Baking a cake but watching your fat intake? Substitute low-fat ingredients for the higher-fat ones in the recipe and your cake will be lower in fat and calories. Fat acts as a tenderizer in cakes, and completely replacing all of it with low-fat and fat-free ingredients will change the taste of the final product too much to be edible. Careful replacement of higher-fat ingredients will ensure that your next low-fat cake does not have a dry, crumbly texture and lack flavor as many reduced-fat products do.
Replace all of the white (all-purpose flour) with cake flour for a lighter textured cake.
Substitute an equal amount of fruit puree for the oil required in the recipe, and add 1 tbsp. oil. For instance, a recipe originally calling for 1 cup of oil would have 1 cup of applesauce and 1 tbsp. of oil as a substitute.
Increase the baking soda in the recipe by ¼ tsp. if using fruit purees to replace oil.
Reduce the amount of butter used by up to one-half to maintain texture, but you do not need an additional substitute.
Use two egg whites to replace every other whole egg. For instance, instead of three whole eggs, use two whole egg and two egg whites. Alternatively, replace each whole egg with ¼ c. egg substitute.
Use brown sugar instead of an equal amount of white sugar for increased flavor and moistness in the finished cake.
Increase the amount of added flavorings and use the best possible products you can find. For instance, double the vanilla extract and use high quality gourmet cocoa powder for a chocolate cake instead of a bland store brand of cocoa.
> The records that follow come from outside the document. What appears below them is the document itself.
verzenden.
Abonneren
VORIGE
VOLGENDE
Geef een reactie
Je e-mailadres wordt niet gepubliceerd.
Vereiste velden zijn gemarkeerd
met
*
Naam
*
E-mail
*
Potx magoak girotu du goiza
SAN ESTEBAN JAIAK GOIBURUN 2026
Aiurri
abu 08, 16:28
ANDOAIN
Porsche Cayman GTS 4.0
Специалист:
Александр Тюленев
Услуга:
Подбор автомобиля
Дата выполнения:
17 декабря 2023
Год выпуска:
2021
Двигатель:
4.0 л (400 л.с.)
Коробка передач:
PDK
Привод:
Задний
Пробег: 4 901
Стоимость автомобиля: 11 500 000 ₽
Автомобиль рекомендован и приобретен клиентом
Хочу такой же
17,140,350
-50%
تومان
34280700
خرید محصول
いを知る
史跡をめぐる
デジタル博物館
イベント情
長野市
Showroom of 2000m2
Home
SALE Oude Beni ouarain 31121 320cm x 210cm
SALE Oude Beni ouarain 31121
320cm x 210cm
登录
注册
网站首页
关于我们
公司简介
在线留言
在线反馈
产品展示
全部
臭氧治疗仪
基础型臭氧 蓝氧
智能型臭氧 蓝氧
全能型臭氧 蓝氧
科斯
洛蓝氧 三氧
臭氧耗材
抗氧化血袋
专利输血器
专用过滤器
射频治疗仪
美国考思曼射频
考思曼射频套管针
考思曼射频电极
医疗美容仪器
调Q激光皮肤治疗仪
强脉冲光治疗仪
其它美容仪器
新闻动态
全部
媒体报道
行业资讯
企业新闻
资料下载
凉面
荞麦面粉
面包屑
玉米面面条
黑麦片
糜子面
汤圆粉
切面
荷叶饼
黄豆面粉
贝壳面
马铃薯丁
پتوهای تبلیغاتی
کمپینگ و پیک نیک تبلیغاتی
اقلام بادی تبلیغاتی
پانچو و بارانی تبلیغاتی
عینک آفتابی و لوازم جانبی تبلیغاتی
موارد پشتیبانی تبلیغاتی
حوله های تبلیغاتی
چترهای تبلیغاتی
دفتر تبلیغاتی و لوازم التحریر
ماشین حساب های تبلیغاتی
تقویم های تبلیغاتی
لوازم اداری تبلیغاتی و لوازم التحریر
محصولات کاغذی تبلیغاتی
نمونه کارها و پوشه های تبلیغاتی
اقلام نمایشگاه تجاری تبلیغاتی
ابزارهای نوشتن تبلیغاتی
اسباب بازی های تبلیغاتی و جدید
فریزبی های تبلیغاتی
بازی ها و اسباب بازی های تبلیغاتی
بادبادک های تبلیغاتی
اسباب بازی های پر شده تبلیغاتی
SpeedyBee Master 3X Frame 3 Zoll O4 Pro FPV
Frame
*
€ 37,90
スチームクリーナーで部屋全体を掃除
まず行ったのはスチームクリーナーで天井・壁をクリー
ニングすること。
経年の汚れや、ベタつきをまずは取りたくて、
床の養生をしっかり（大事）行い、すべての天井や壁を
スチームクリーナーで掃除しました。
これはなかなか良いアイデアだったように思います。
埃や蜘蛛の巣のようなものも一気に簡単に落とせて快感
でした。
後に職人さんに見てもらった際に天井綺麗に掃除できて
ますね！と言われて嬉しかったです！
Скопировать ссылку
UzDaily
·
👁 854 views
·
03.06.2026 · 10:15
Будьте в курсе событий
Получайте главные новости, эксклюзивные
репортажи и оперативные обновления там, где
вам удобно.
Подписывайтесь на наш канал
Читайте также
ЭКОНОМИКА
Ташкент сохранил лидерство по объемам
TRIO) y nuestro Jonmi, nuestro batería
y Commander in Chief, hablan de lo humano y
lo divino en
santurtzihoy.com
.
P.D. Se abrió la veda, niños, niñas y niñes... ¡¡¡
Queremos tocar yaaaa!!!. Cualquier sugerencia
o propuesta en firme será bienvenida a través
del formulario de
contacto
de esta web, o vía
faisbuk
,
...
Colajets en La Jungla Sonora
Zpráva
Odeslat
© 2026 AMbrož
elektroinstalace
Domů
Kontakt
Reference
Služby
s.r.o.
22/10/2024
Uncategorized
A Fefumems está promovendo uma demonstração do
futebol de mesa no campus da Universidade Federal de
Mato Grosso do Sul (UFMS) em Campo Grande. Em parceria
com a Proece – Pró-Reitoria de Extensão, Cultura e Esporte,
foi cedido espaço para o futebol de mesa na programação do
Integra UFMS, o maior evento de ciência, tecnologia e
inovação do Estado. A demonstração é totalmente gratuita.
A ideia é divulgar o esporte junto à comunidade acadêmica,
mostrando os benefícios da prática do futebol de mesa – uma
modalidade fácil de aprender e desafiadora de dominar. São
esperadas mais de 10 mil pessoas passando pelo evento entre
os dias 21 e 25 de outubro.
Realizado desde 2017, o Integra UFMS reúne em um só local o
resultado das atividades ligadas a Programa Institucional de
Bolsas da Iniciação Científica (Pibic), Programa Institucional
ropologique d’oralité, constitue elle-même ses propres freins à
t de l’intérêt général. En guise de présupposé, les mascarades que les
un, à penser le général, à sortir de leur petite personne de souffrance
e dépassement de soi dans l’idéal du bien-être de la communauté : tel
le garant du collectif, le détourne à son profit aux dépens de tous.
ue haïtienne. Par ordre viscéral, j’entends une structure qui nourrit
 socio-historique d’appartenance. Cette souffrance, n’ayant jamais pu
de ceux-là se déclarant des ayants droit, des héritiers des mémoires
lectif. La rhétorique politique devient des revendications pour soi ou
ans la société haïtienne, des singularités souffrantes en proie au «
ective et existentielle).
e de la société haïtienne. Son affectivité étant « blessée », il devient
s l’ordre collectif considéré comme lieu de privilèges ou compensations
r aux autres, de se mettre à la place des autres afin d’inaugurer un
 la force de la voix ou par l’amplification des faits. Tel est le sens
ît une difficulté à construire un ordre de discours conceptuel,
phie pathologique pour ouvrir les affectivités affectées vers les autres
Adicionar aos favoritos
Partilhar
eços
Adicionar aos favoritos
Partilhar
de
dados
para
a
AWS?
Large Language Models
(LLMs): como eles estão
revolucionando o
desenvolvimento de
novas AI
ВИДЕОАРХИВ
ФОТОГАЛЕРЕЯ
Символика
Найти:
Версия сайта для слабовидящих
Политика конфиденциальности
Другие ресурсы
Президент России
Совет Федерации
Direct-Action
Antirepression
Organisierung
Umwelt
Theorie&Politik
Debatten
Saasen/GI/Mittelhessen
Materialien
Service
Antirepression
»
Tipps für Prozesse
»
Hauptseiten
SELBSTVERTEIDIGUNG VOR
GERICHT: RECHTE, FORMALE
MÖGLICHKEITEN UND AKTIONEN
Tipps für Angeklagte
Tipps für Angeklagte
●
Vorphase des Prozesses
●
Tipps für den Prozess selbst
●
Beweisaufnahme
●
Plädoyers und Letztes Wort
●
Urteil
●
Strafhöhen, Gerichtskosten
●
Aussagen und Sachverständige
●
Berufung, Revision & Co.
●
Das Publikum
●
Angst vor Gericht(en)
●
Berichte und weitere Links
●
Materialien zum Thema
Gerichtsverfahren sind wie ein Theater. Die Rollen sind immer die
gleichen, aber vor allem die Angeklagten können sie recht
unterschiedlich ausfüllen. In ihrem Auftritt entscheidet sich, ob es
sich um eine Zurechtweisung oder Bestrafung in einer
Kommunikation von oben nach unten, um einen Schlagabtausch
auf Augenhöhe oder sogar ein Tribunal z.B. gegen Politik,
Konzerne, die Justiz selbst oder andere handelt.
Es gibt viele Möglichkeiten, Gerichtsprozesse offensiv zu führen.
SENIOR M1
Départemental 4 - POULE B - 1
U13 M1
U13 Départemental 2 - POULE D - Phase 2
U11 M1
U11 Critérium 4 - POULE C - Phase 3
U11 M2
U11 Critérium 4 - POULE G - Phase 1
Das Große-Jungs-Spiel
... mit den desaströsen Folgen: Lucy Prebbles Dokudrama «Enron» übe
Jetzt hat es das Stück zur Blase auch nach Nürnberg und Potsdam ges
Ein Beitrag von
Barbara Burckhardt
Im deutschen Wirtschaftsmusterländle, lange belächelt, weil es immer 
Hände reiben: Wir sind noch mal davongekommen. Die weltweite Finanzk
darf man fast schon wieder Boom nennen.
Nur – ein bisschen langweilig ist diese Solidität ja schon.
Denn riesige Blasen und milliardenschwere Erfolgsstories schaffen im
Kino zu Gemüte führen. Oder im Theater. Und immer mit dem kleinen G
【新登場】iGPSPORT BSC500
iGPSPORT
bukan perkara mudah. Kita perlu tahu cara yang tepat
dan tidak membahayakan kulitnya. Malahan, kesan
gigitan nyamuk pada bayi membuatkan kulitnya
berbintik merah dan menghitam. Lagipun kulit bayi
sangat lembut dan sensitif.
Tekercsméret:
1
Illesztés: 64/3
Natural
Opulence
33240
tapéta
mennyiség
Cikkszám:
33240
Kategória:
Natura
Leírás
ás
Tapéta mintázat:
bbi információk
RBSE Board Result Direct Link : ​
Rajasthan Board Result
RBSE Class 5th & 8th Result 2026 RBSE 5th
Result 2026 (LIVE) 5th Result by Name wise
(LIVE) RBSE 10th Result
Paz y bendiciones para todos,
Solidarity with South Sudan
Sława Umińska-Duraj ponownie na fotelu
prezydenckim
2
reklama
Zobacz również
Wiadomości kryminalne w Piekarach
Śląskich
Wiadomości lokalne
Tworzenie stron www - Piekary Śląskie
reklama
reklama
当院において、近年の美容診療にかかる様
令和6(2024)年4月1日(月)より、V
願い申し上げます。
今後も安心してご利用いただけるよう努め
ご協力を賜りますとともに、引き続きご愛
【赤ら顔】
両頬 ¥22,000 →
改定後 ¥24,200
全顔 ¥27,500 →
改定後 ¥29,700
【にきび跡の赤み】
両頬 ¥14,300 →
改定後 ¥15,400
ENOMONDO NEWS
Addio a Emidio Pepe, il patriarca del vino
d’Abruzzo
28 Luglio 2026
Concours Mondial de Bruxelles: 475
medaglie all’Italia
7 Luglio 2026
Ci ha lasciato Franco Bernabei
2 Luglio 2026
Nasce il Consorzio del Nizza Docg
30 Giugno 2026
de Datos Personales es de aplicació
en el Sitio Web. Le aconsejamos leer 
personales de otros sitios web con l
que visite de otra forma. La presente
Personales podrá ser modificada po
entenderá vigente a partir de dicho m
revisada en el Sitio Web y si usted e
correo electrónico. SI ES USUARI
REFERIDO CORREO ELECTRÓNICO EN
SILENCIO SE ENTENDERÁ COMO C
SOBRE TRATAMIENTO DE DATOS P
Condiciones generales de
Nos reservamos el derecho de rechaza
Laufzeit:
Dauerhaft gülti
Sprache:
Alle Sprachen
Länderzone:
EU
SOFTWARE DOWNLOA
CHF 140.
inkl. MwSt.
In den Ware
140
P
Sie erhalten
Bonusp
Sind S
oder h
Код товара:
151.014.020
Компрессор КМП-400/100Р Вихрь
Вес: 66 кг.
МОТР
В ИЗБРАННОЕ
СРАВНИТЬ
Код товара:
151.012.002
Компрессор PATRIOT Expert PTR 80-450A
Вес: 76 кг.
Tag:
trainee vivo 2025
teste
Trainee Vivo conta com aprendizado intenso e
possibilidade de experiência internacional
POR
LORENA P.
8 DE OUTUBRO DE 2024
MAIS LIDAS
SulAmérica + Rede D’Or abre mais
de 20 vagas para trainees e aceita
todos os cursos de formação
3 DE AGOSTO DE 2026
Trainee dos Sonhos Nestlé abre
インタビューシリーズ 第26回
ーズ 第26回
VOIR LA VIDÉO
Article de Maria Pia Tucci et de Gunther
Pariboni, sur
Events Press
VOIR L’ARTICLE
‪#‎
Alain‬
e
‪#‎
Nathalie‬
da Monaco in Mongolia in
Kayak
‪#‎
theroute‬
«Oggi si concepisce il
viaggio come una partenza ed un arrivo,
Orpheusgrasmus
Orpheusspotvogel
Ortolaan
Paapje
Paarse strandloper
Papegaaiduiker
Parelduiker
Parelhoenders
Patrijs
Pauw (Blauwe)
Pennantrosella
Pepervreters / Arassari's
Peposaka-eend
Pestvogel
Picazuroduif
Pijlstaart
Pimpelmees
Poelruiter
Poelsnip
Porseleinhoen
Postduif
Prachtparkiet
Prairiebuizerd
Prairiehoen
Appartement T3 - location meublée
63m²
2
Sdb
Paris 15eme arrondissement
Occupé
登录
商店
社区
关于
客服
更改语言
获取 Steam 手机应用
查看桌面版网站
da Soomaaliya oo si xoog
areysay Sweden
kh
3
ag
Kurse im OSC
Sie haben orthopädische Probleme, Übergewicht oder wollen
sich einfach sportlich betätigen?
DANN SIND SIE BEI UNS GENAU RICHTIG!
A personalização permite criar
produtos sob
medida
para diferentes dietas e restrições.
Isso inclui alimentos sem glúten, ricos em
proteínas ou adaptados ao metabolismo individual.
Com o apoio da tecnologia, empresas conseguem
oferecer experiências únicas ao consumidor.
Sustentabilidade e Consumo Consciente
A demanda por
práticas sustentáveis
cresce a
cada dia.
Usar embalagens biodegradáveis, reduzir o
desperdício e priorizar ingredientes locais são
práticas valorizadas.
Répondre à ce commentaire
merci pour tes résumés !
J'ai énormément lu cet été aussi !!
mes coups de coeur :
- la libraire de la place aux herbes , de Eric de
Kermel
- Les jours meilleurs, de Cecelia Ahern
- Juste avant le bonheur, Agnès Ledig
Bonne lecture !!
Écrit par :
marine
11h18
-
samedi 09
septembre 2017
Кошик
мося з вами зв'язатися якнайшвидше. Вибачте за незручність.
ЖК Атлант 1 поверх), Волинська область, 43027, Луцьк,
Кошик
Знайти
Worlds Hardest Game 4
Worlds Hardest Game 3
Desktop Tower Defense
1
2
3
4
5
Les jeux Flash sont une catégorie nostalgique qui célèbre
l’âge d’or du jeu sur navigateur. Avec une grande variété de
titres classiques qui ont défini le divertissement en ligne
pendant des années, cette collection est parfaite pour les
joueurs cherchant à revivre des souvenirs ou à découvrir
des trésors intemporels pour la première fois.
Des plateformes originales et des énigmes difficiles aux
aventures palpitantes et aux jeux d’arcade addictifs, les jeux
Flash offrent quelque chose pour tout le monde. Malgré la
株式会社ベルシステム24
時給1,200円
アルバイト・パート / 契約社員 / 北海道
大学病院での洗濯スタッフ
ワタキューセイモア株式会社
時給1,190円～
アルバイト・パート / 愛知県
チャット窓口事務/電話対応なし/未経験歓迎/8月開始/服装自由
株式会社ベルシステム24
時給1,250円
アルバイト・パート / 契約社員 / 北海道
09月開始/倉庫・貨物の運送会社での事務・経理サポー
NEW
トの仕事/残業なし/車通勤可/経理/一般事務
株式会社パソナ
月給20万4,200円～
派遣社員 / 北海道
Pour the cake batter into nonstick baking pans or use cooking spray liberally on the inside of the pans.
Decrease the oven temperature by 25 degrees Fahrenheit, and check the cake 5 minutes before the recipe dictates by pressing the center of the cake with your finger or inserting a toothpick. Do not over bake the cake and remove the pan to a cooling rack as soon as the center springs back or a toothpick comes out without crumbs.